Exercise instructions: The lines needed are those below that contain the word "Constructs"; copy each one.

Supplied material:
+ + +

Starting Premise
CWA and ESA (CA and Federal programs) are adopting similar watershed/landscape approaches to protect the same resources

+ + +

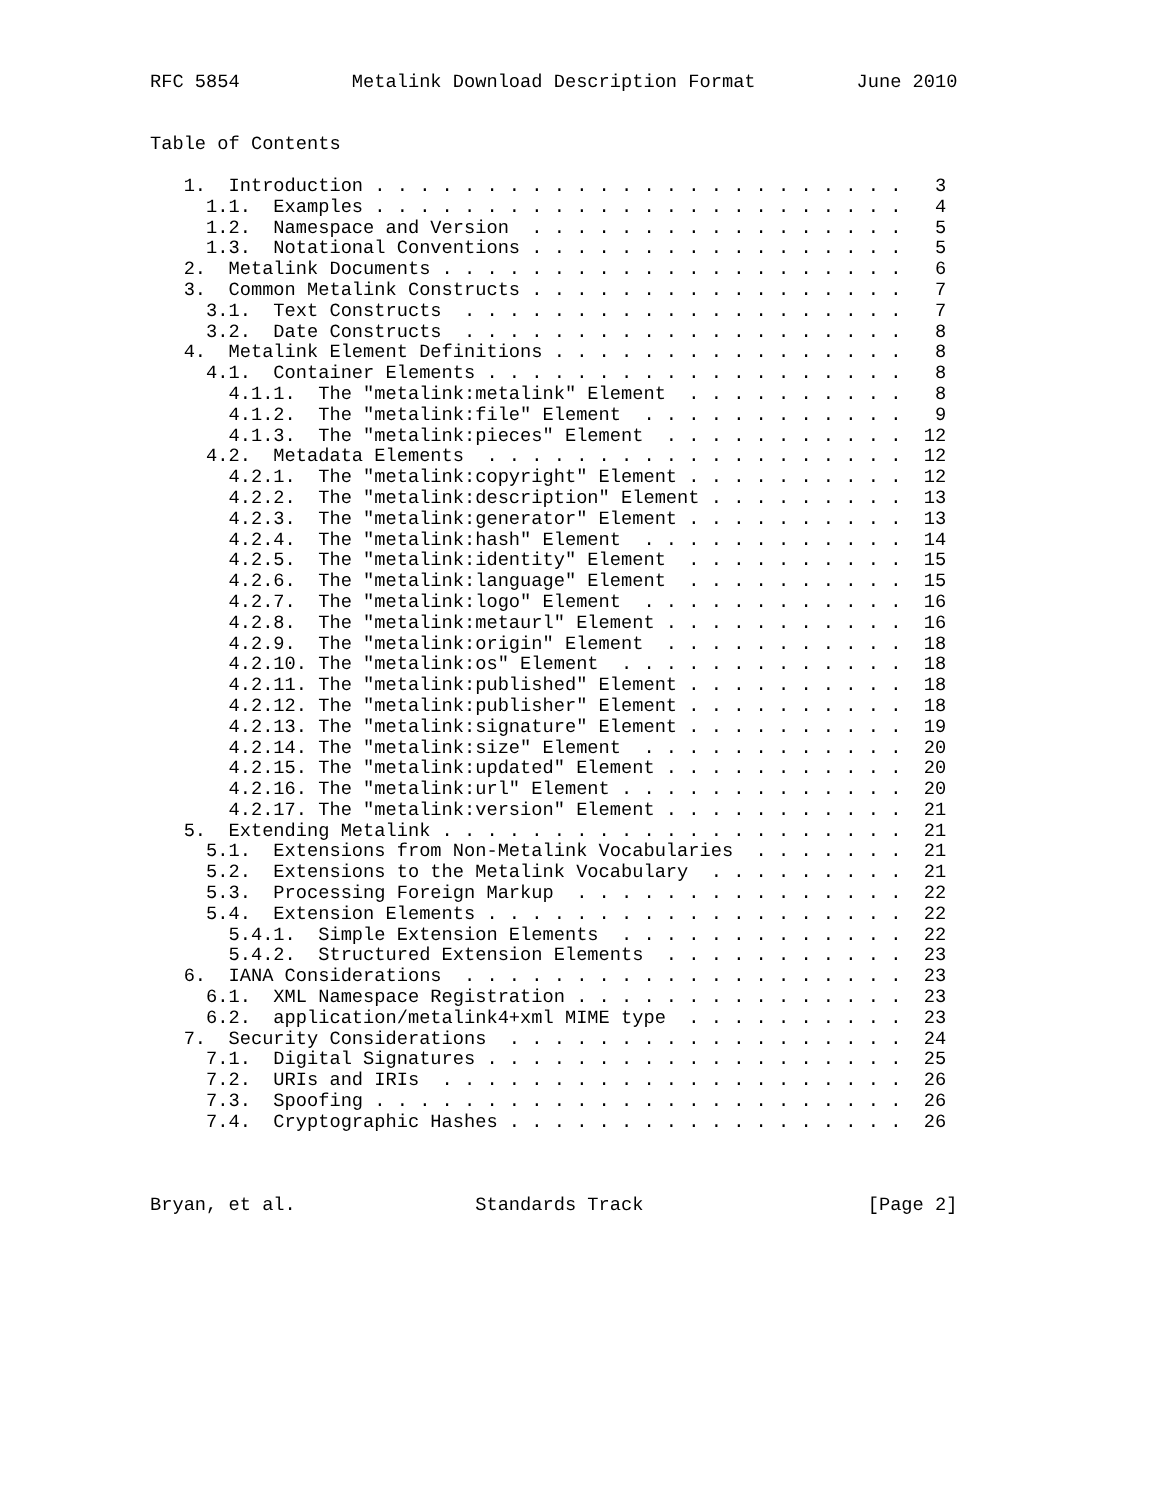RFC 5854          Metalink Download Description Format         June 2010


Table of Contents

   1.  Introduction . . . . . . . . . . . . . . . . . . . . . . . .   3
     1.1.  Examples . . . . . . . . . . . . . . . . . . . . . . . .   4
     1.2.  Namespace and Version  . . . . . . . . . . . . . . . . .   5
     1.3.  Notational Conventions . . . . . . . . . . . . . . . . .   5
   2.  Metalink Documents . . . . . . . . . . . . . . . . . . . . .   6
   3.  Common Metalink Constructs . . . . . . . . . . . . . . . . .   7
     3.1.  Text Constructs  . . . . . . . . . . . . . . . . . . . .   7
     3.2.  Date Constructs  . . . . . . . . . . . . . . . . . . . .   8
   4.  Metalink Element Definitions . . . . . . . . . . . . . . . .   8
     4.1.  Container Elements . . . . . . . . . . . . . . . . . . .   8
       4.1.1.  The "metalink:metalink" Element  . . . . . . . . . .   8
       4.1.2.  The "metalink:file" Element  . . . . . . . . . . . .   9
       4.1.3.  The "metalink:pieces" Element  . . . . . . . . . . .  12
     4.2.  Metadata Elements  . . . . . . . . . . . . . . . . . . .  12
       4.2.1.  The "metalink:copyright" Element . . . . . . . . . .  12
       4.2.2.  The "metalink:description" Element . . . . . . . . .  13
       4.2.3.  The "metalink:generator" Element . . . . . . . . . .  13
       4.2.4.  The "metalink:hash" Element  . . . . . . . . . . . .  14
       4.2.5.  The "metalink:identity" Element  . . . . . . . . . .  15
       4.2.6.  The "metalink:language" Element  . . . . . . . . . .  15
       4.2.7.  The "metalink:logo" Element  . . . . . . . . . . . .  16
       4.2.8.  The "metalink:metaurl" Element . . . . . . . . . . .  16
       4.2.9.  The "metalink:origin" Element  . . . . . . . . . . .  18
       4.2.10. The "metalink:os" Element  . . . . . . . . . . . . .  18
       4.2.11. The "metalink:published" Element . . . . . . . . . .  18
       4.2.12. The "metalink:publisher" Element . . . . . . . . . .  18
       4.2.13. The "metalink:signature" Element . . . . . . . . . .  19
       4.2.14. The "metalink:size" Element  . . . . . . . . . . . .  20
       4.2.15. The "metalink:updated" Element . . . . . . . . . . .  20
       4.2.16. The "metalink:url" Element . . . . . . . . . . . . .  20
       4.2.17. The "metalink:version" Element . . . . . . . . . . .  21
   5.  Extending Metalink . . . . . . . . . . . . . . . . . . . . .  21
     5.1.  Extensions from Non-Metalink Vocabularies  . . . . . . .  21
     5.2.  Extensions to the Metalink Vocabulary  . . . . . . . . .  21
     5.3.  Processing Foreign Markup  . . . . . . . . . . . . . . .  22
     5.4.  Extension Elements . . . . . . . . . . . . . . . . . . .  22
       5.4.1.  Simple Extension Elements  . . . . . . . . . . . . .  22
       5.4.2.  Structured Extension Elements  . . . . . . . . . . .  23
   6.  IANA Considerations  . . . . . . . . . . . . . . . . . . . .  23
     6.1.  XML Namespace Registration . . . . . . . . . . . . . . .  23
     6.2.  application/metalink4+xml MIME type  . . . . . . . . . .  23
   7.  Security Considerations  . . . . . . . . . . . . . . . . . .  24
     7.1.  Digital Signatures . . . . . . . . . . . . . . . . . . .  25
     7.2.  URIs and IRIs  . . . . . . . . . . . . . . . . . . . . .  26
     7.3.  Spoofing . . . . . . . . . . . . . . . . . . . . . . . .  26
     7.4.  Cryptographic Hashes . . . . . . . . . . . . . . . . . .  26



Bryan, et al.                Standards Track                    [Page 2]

+ + +

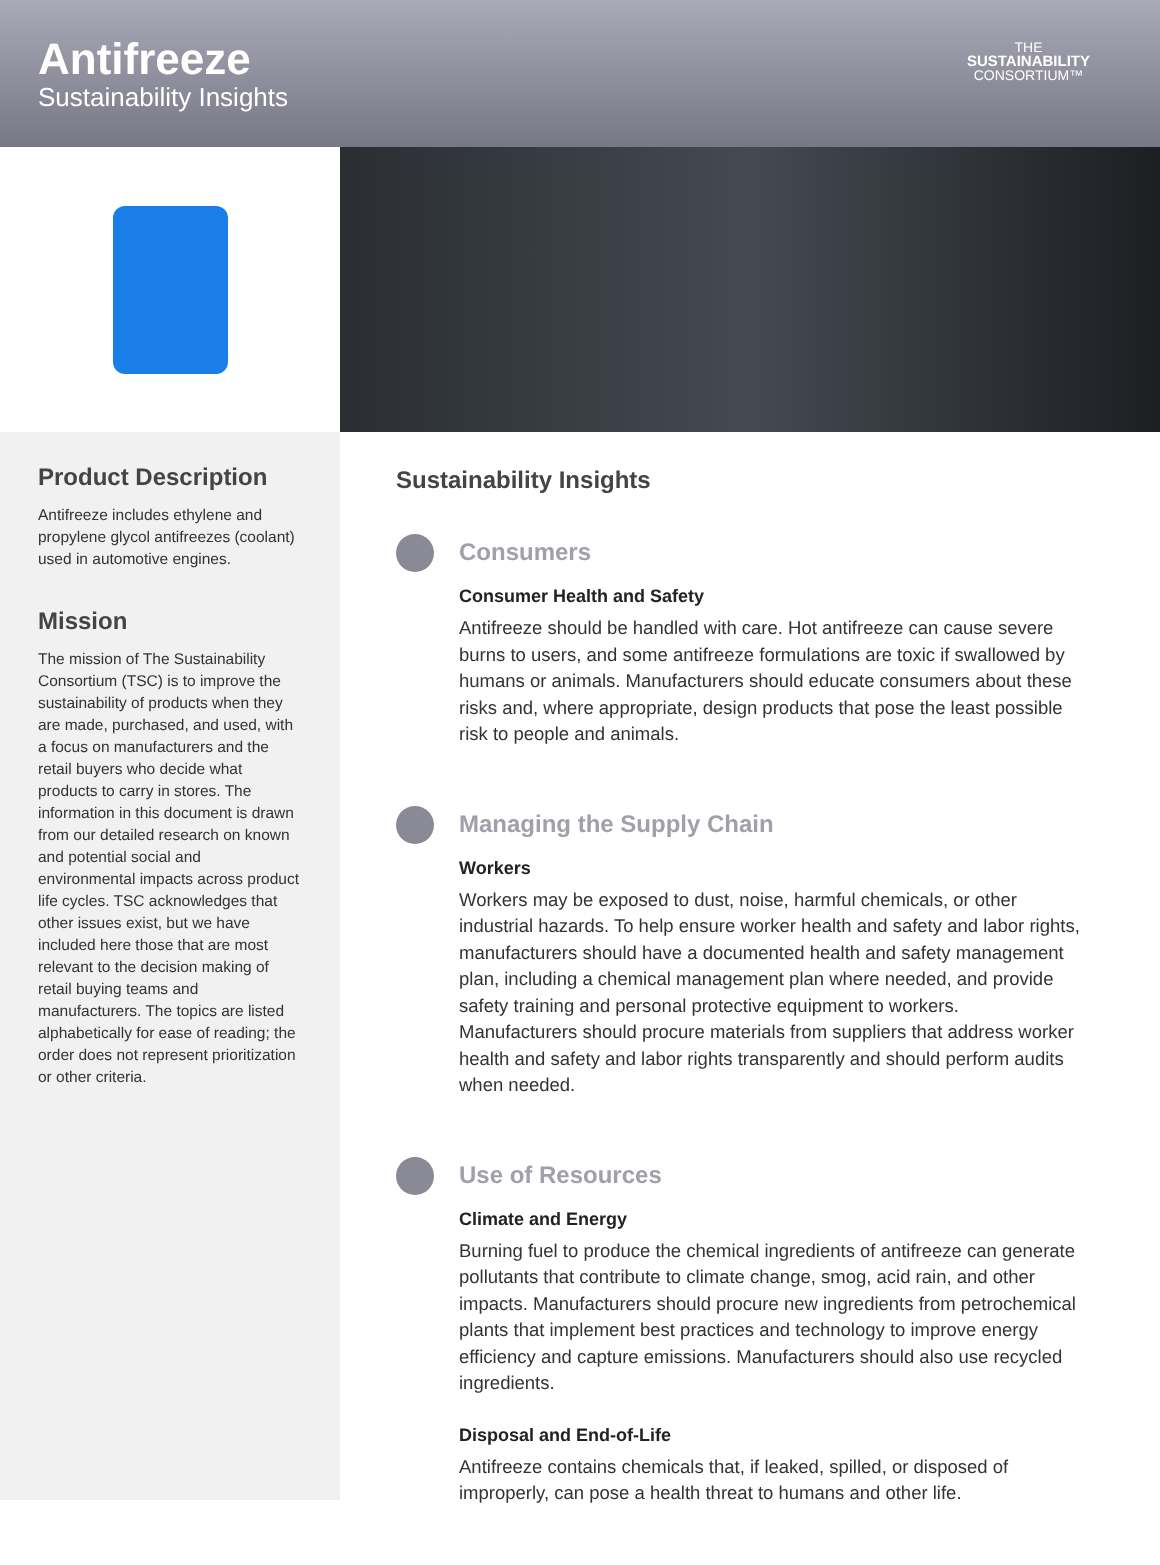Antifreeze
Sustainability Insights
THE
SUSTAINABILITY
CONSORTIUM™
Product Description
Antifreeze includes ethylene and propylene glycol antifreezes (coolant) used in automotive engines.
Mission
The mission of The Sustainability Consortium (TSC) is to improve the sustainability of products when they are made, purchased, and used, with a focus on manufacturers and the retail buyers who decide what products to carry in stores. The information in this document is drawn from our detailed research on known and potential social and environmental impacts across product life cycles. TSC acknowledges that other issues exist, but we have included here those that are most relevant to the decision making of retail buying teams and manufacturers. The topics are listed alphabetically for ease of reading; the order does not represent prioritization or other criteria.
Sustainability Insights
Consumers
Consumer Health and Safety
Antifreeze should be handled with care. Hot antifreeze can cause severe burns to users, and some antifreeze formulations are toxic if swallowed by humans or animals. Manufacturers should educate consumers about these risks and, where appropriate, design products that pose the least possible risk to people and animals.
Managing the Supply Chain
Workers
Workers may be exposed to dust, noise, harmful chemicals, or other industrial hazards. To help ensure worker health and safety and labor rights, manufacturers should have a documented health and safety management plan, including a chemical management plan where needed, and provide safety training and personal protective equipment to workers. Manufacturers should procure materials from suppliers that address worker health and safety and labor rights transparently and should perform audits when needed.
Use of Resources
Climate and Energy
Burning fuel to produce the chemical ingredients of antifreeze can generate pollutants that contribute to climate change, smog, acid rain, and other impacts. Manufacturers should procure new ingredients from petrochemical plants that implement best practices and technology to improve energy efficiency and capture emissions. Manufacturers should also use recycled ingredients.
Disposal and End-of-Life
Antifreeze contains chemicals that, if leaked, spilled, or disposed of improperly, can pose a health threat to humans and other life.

+ + +

Result of the task:
   3.  Common Metalink Constructs . . . . . . . . . . . . . . . . .   7
     3.1.  Text Constructs  . . . . . . . . . . . . . . . . . . . .   7
     3.2.  Date Constructs  . . . . . . . . . . . . . . . . . . . .   8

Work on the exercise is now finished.